Democratic Arizona gubernatorial candidate Katie Hobbs in an interview with local news show Politics Unplugged refused to say whether she supports any restriction on abortion.
In a segment on Arizona's ban on abortions after 15 weeks, interviewer Dennis Welch asked Hobbs, "Where do you draw the line?"
"Women deserve access to abortion care. Abortion is health care," Hobbs responded. "If I'm elected governor, that's what folks are getting."
"But where do you draw the line, though?" Welch asked again. "If it's not 15 weeks, is it 24 weeks? Where do you draw the line where you say abortions after this point in time, no, it's a no-go?"
"Abortion is a personal decision between a woman and her family and her doctor, and that's something that needs to be discussed in the medical exam room, not by politicians," Hobbs said.

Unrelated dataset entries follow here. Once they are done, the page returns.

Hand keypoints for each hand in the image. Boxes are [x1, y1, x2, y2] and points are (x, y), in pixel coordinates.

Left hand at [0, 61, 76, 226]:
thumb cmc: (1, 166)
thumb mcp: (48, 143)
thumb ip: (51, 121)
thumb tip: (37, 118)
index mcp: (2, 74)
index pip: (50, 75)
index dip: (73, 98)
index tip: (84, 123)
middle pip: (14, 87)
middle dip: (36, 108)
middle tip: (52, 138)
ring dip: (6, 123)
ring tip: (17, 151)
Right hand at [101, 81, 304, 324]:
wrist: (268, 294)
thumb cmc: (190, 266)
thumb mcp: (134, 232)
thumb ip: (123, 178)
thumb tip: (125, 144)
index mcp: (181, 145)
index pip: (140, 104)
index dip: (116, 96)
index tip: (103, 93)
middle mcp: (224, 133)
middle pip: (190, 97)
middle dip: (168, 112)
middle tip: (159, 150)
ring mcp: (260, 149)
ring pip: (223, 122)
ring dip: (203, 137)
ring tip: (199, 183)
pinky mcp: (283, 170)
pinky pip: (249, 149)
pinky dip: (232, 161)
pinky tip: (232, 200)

Hobbs's comments come days after a Wall Street Journal poll found that a plurality of Americans support banning abortions after 15 weeks.
Hobbs in the same interview said she opposes Title 42, the provision that allows Border Patrol agents to immediately expel illegal immigrants because of COVID-19. The Biden administration on Friday repealed Title 42 over the objections of Republicans and some Democrats, including Arizona senators Mark Kelly and Kyrsten Sinema.
The Department of Homeland Security acknowledges that ending that policy will cause an unprecedented surge of migrants at the southern border, the Washington Free Beacon has reported.
Fifty-six percent of voters oppose Biden's repeal of Title 42, a Morning Consult/Politico poll found, making it the president's most unpopular decision yet.
Hobbs, who has positioned herself as a progressive in Arizona's gubernatorial race, is already facing one scandal. Two juries found that the state Senate discriminated and retaliated against former staffer Talonya Adams when it fired her.
Adams said Hobbs, then the chamber's top Democrat, "handled the firing, deflected blame, and tried to dismantle her character," Fox 10 Phoenix reported.